The annual meeting comes only days after residents attending the town's first deliberative session questioned the wisdom of offering multi-year contracts.
Voters are asked to approve three-year agreements for town employees, including police and firefighters, March 13. They also will vote on the school contracts, most for two years, that same day.
But this is the first year residents will be asked to approve funding for all three years of the town employee contracts.
It's called "Sanbornization" — after a controversial contract dispute in the Sanborn Regional School District.
Salem school officials started offering these contracts several years ago, hoping it would improve the chance of reaching agreements with unions.
Approving funding only one year at a time presented problems, Superintendent Michael Delahanty said.
"It's time consuming, costly and affects employee morale," he said.

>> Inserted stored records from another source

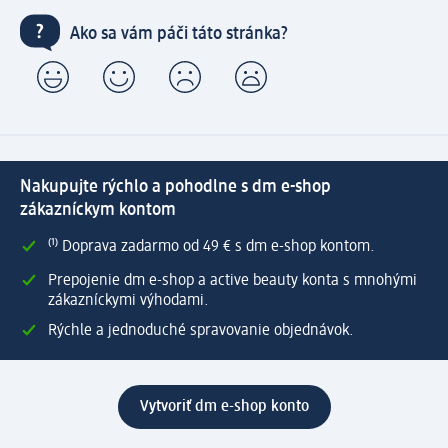
Ako sa vám páči táto stránka?
Nakupujte rýchlo a pohodlne s dm e-shop
zákazníckym kontom
⁽¹⁾ Doprava zadarmo od 49 € s dm e-shop kontom.
Prepojenie dm e-shop a active beauty konta s mnohými
zákazníckymi výhodami.
Rýchle a jednoduché spravovanie objednávok.
Vytvoriť dm e-shop konto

Negotiating multi-year contracts helps retain employees and remain competitive with other school districts, according to Delahanty and School Board Chairman Peter Morgan.
About 10 to 12 teachers leave the district each year, Morgan said. It's been difficult to replace them since Salem teachers haven't received a raise since the 2008-2009 school year, he said.
"From our perspective, our real issue is our salary schedule is not really competitive with other schools in southeastern New Hampshire," Morgan said.
The two-year teachers contract proposes $877,760 in step increases for 2012-2013 and a 2 percent general wage increase, totaling $942,530, for 2013-2014.
Harold Sachs, president of the Salem Education Association, said the teachers union has made various concessions. The union sought a one-year deal, but agreed with the district's request for two years, he said.